Why did you enroll on the MSc in Innovation and Entrepreneurship?
I had already had the idea for ImpactVest before enrolling, but I had never launched a business. I needed an entrepreneurial background, and that's what the MSc in Innovation and Entrepreneurship was really useful for. It showed me structural ways to go about forming a business – if you have a vision and it's not structured, it's not going to go anywhere – and it also helped to bring lots of people together from different sectors and backgrounds to work on ImpactVest with me. Three of my former classmates currently work with me.
How was the program?
I think it was really incredible in that all of us were really passionate about building something. So we all had an idea, we had an initiative, and even though we were all coming from different areas, we wanted to build our vision. By the time I graduated in June, I had a fully formed company, so it definitely accelerated the process.
Did doing the program online, mid-pandemic, help or hinder the learning process?
I actually think it brought us closer together as a cohort. We all learned, within very tough circumstances, how to launch a business. We all had to go through it, and we all encouraged each other to finish and helped each other on assignments.
Do you recall a specific moment where the program really pushed you to think differently?
Yes – during one of the very first courses in creativity there was something that our professor, Anne-Laure Sellier, said that really struck me. She said that constraints can make you more creative. I think about that course a lot, because in real life I have so many more limits on my time than I realized – and so there are constraints. And in some ways that does make me more creative. That insight helped me to see that I have to find that creativity within the limits of my time. But the whole program was great – especially the lessons about Intellectual Property.
What have you learned about being an entrepreneur?

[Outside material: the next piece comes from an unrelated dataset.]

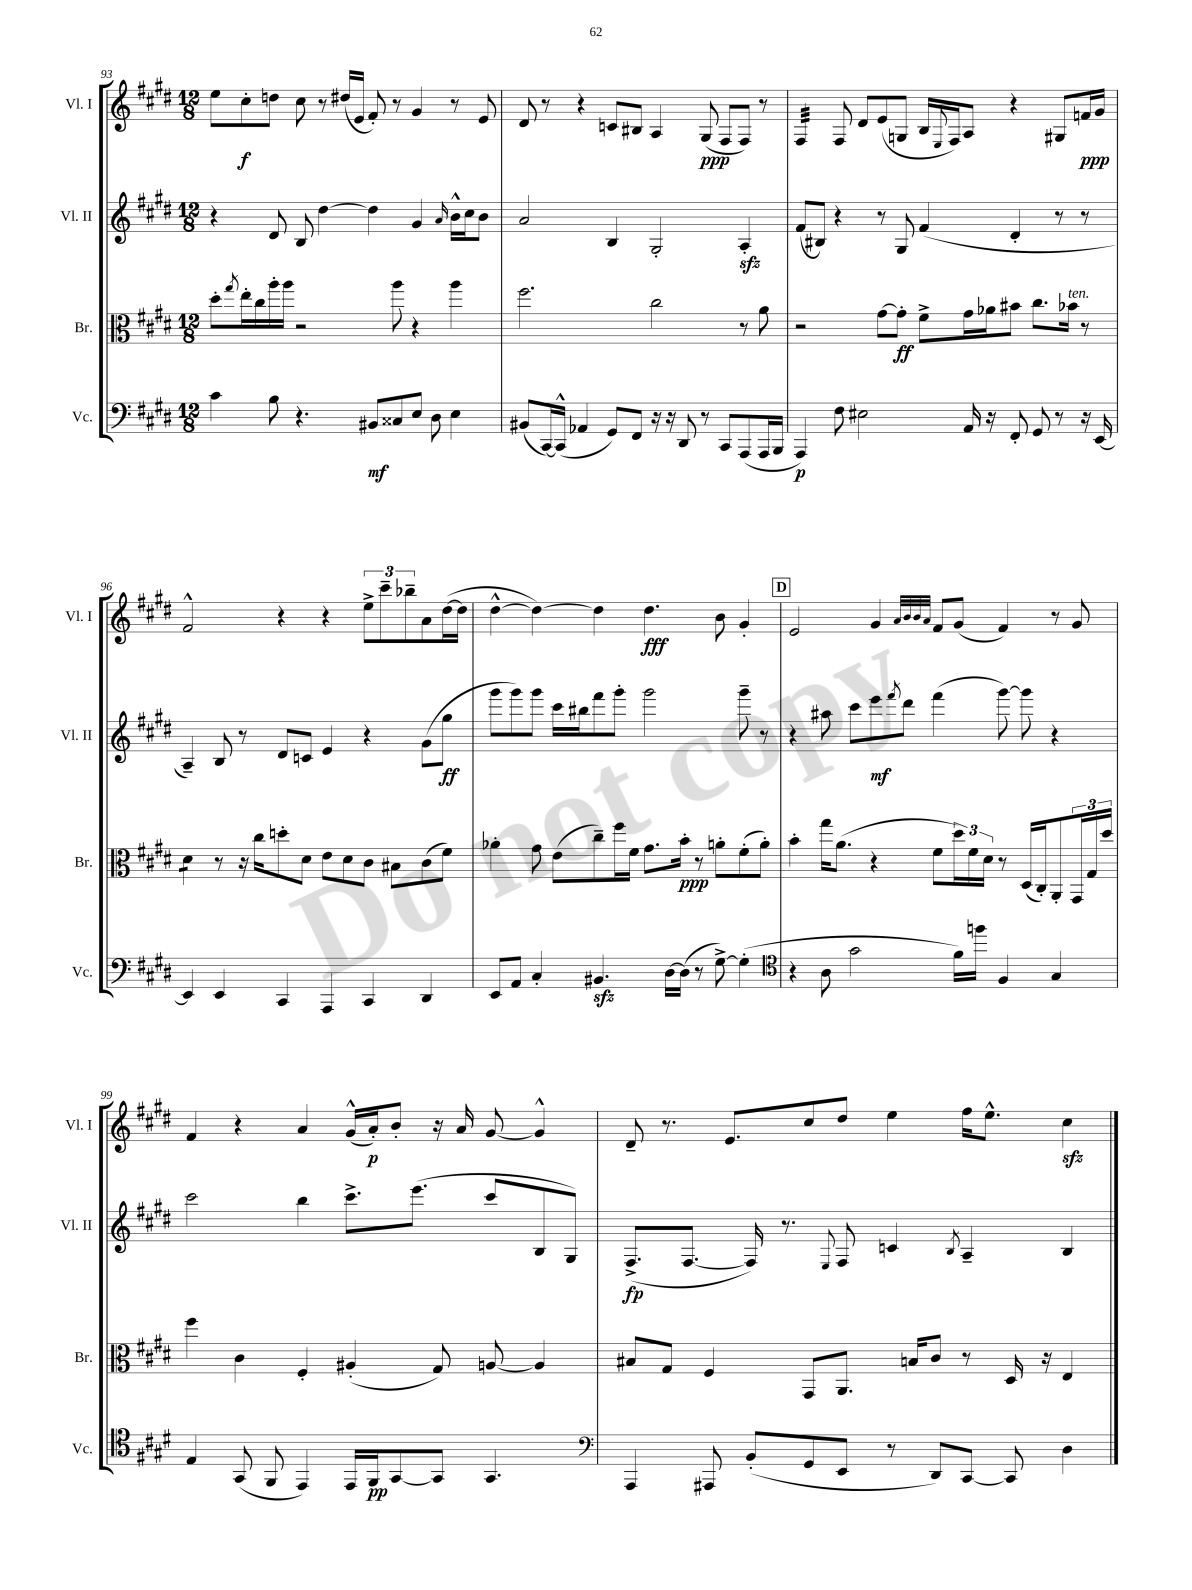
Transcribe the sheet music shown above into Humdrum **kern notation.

I would say that it is very tough in the beginning because you have to get everything off the ground and then you have to build a team that believes in your vision. I don't know if you have a single easy day, because you have to lead your team, you have to lead the vision and you always have to be anticipating what is next, because if you don't, then you might miss an opportunity. But you do have to truly believe in what you're doing – and, of course, it has to be bigger than you. I have been passionate about this since I was in the Foreign Service – I'm just approaching it in a different way. I want to enact real global change on a large scale and it's only through private equity capital that we can do that.

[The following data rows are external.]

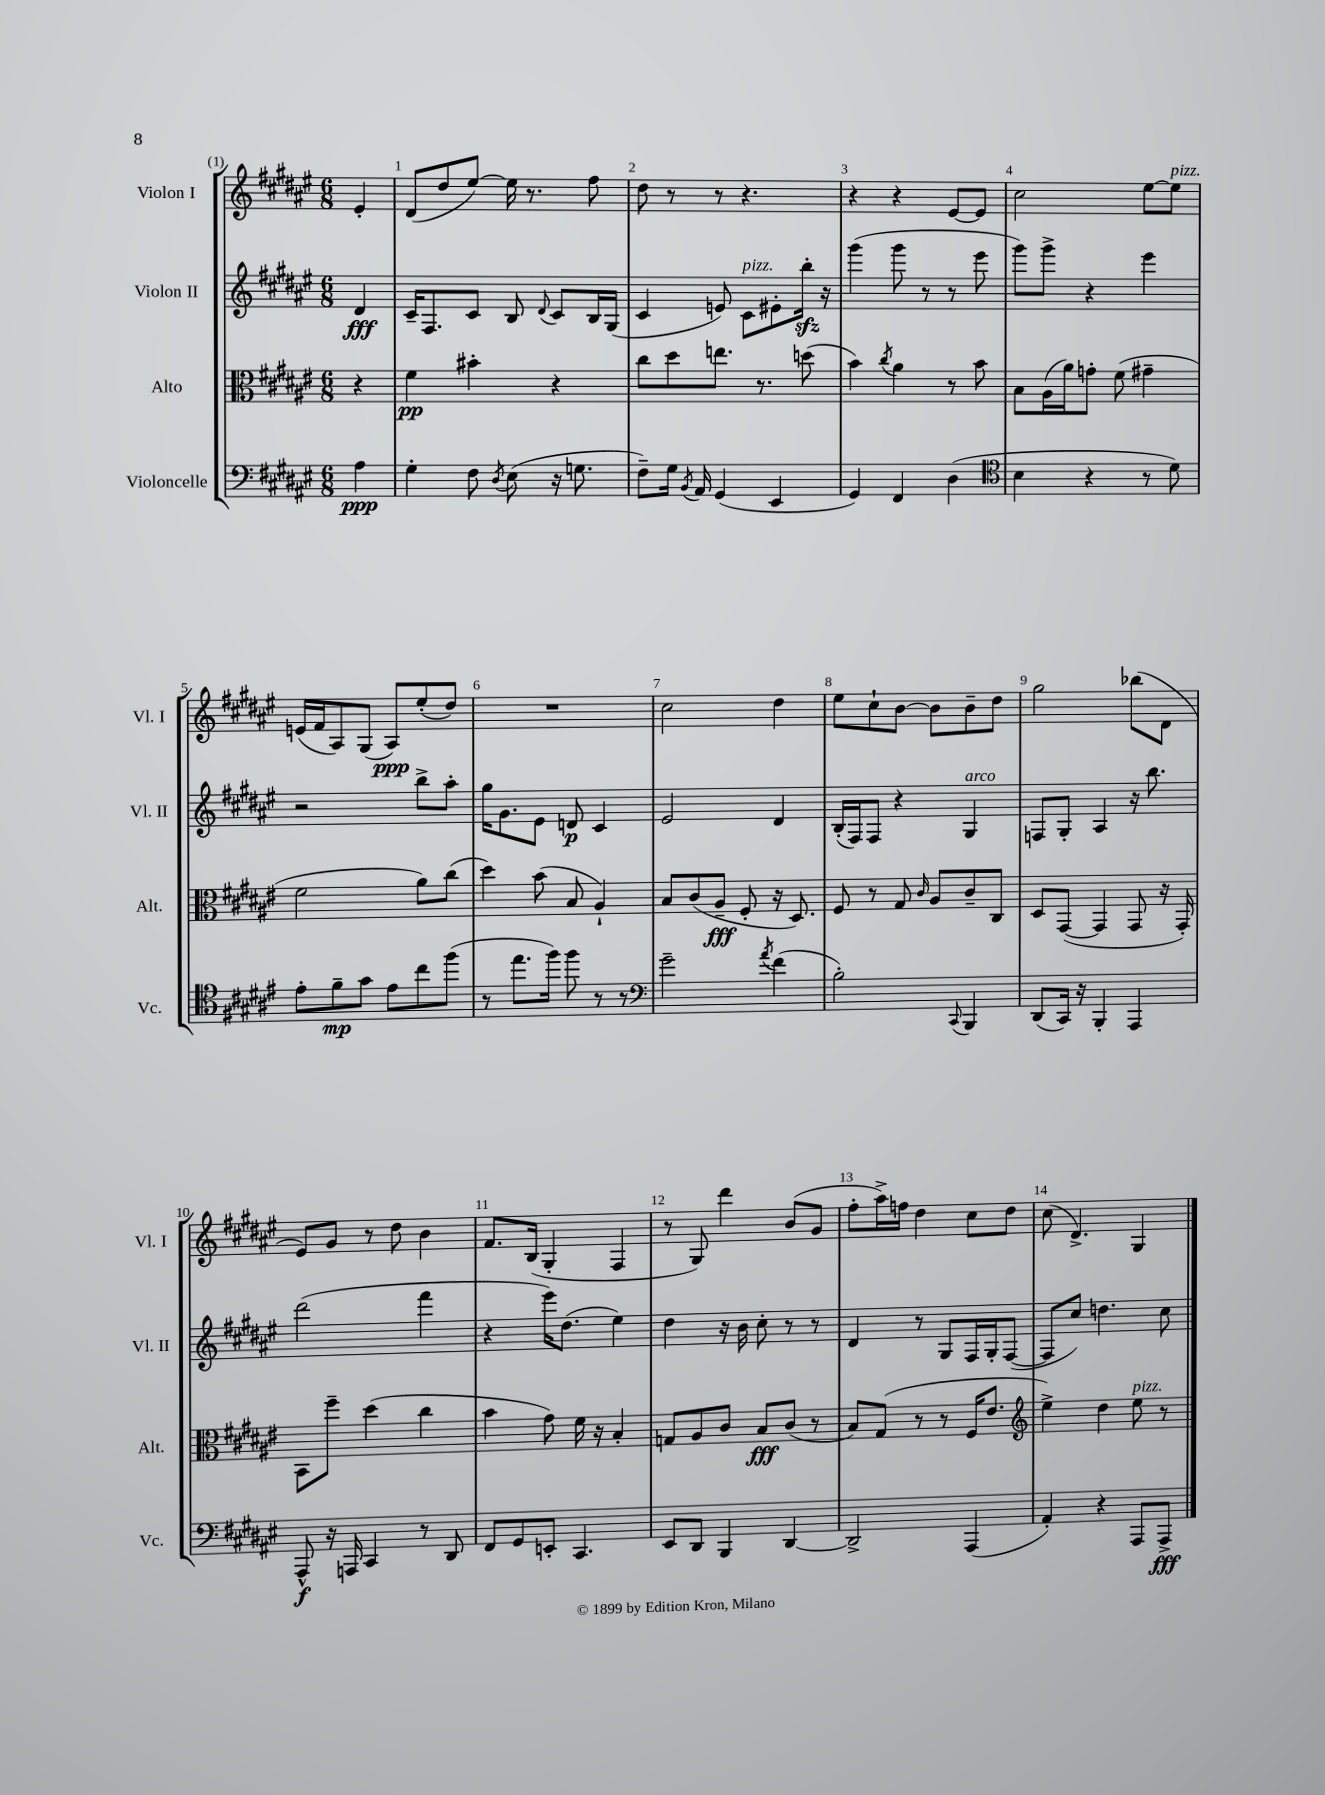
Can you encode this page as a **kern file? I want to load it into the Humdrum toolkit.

**kern	**kern	**kern	**kern
*staff4	*staff3	*staff2	*staff1
*clefF4	*clefC3	*clefG2	*clefG2
*k[f#c#g#d#a#e#]	*k[f#c#g#d#a#e#]	*k[f#c#g#d#a#e#]	*k[f#c#g#d#a#e#]
*M6/8	*M6/8	*M6/8	*M6/8
4A#	4r	4d#	4e#'
=	=	=	=
4G#'	4f#	16c#~	(8d#
.	.	8.F#	.
.	.	.	8dd#
8F#	4b#'	8c#	[8ee#)
8qD#	.	.	.
(8E#	.	8B	16ee#]
.	.	.	8.r
.	.	8qqd#	.
16r	4r	8c#	.
8.G	.	.	.
.	.	16B	8ff#
.	.	(16G#	.
=	=	=	=
8F#~)	8cc#	4c#	8dd#
16G#	8dd#	.	8r
8qBB	.	.	.
16AA#	.	.	.
(4GG#	8.ee	8e)	8r
.	.	8c#	4.r
.	8.r	.	.
4EE#	.	8e#'	.
.	(8dd	16bb'	.
.	.	16r	.
=	=	=	=
4GG#)	4b)	(4ggg#	4r
.	8qcc#	.	.
4FF#	4a#	8ggg#	4r
.	.	8r	.
(4D#	8r	8r	[8e#
.	8b	8eee#	8e#]
=	=	=	=
*clefC4	*	*	*
4B	8B	8ggg#)	2cc#
.	(16A#	8ggg#^	.
.	16a#)	.	.
4r	8g'	4r	.
.	(8f#	.	.
8r	4g#~	4eee#	[8ee#
8d#)	.	.	8ee#]
=	=	=	=
8e#'	2f#	2r	(16e
.	.	.	16f#
8f#~	.	.	8A#)
8g#	.	.	(8G#
8e#	.	.	8A#)
8cc#	8a#)	8bb^	(8ee#'
(8ff#	(8cc#	8aa#'	8dd#)
=	=	=	=
8r	4dd#)	16gg#	2.r
.	.	8.g#	.
8.ee#	.	.	.
.	(8b	8e#	.
16ff#)	.	.	.
8ff#	8B	8d	.
8r	4A#`)	4c#	.
8r	.	.	.
=	=	=	=
*clefF4	*	*	*
2g#~	8B	2e#	2cc#
.	(8c#	.	.
.	8A#~	.	.
.	8F#'	.	.
8qa#	.	.	.
(4f#	16r	4d#	4dd#
.	8.D#)	.	.
=	=	=	=
2B')	8F#	(16B'	8ee#
.	.	16F#)	.
.	8r	8F#	8cc#`
.	8G#	4r	[8b
.	16qqc#	.	.
.	8A#	.	8b]
8qqCC#	.	.	.
4BBB	8c#~	4G#	8b~
.	8C#	.	8dd#
=	=	=	=
(8DD#	8D#	8F	2gg#
16CC#)	([8GG#	8G#'	.
16r	.	.	.
4BBB'	4GG#]	4A#	.
4AAA#	8GG#	16r	(8bb-
.	.	8.bb	.
.	16r	.	8d#
.	16GG#')	.	.
=	=	=	=
8AAA#^^	8BB	(2ddd#	8e#)
16r	8ff#~	.	8g#
16AAA	.	.	.
4CC#	(4dd#	.	8r
.	.	.	8dd#
8r	4cc#	4fff#	4b
8DD#	.	.	.
=	=	=	=
8FF#	4b	4r	8.f#
8GG#	.	.	.
.	.	.	(16B
8EE'	8g#)	16eee#)	4G#'
.	.	(8.dd#	.
4.CC#	16f#	.	.
.	16r	.	.
.	4B'	4ee#)	4F#
=	=	=	=
8EE#	8G	4dd#	8r
8DD#	8A#	.	8G#)
4BBB	8c#	16r	4ddd#
.	.	16b	.
.	8B	8cc#'	.
[4DD#	(8c#	8r	(8b
.	8r	8r	8g#
=	=	=	=
2DD#^]	8B)	4d#	8ff#'
.	(8G#	.	16aa#^)
.	.	.	16ff
.	8r	8r	4dd#
.	8r	8G#	.
(4AAA#	16F#	16F#	8cc#
.	8.e#	16G#'	.
.	.	([8F#	8dd#
=	=	=	=
*	*clefG2	*	*
4AA#')	4ee#^)	8F#]	(8cc#
.	.	8cc#)	4.d#^)
4r	4dd#	4.dd	.
8AAA#	8ee#	.	4G#
8AAA#^	8r	8cc#	.
==	==	==	==
*-	*-	*-	*-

Where do you hope to be with ImpactVest in three years' time?
I would definitely like to scale up and add companies under our parent company. We are working on a yearly conference that we want to be the one with the most innovative ideas in impact and that really focuses on implementing global change. We're always interested in real problems, and the main question is: 'What are the impacts of our investment activities, and how do we measure them to enact real global change?'.